Among the entries below, only the lines starting at the one with "timer GMT or Canton collections." and ending at the one with "the full collection", both included, are to be printed exactly.

Stored items:
↓
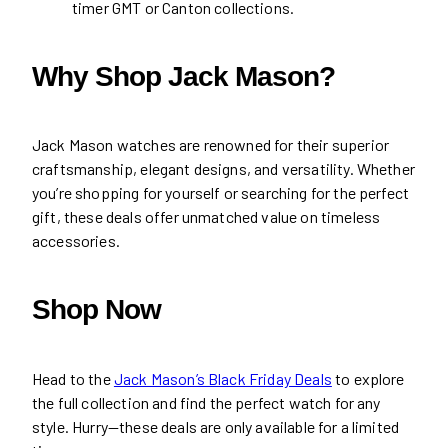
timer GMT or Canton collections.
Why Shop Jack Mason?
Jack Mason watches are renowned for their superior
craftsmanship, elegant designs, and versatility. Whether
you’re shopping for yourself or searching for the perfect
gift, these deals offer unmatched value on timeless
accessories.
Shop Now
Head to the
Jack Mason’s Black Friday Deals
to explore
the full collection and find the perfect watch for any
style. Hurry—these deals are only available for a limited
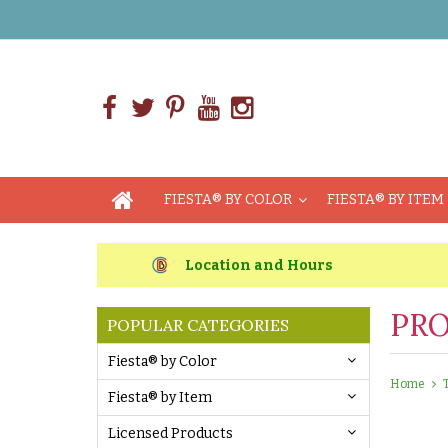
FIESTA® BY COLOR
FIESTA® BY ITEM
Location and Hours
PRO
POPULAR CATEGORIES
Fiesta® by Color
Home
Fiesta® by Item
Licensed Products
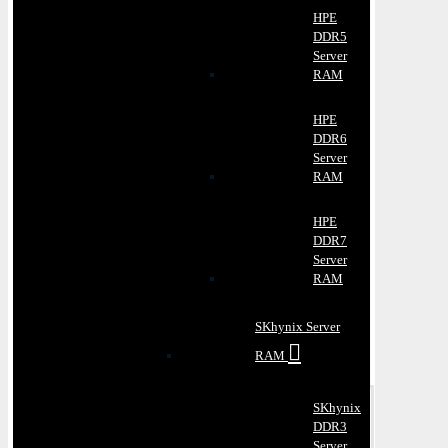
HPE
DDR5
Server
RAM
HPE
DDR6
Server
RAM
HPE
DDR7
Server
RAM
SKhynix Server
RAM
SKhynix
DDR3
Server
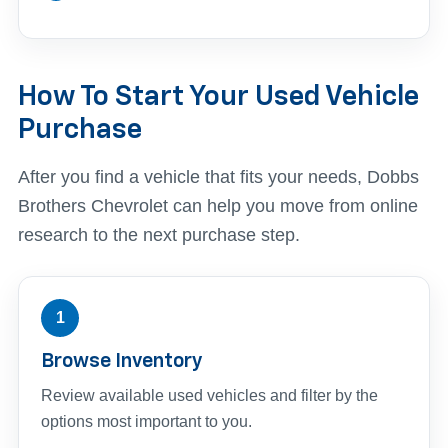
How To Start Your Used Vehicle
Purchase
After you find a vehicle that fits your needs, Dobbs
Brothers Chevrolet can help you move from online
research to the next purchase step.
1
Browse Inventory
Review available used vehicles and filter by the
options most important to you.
↑
↓
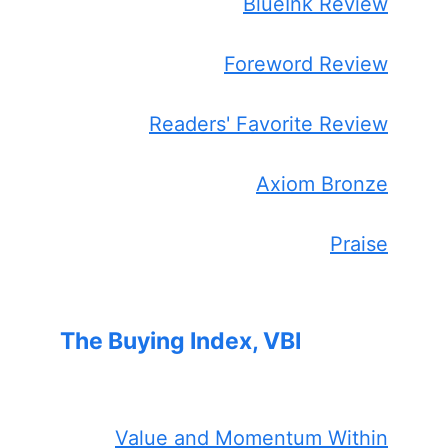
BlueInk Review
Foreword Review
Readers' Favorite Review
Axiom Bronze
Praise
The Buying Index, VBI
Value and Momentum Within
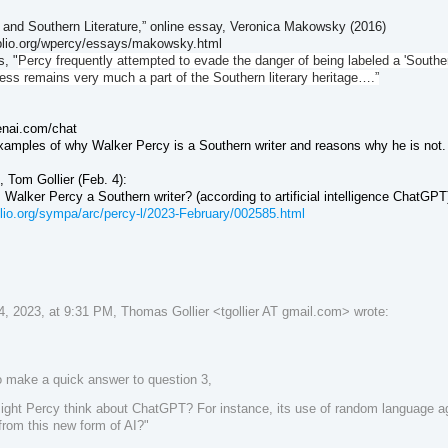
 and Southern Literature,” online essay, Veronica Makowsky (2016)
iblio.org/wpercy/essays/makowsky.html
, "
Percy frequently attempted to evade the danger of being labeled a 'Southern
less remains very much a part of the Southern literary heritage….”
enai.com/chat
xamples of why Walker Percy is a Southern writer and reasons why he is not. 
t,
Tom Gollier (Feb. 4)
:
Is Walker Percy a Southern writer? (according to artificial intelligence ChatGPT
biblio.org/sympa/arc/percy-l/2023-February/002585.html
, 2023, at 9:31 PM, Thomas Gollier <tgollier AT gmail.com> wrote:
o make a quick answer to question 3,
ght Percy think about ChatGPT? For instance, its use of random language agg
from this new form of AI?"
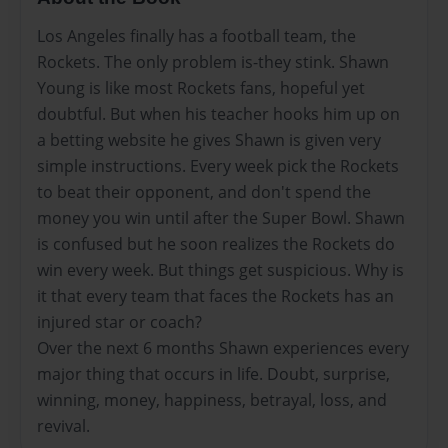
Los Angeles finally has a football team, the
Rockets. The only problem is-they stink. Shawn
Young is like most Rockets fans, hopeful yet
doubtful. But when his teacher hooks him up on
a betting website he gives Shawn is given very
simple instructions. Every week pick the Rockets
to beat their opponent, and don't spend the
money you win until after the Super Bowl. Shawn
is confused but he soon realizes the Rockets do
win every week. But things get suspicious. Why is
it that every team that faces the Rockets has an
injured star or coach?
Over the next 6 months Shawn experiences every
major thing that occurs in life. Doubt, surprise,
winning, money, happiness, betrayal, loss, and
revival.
↑
◆ Solution for this exercise
timer GMT or Canton collections.
Why Shop Jack Mason?
Jack Mason watches are renowned for their superior
craftsmanship, elegant designs, and versatility. Whether
you’re shopping for yourself or searching for the perfect
gift, these deals offer unmatched value on timeless
accessories.
Shop Now
Head to the
Jack Mason’s Black Friday Deals
to explore
the full collection and find the perfect watch for any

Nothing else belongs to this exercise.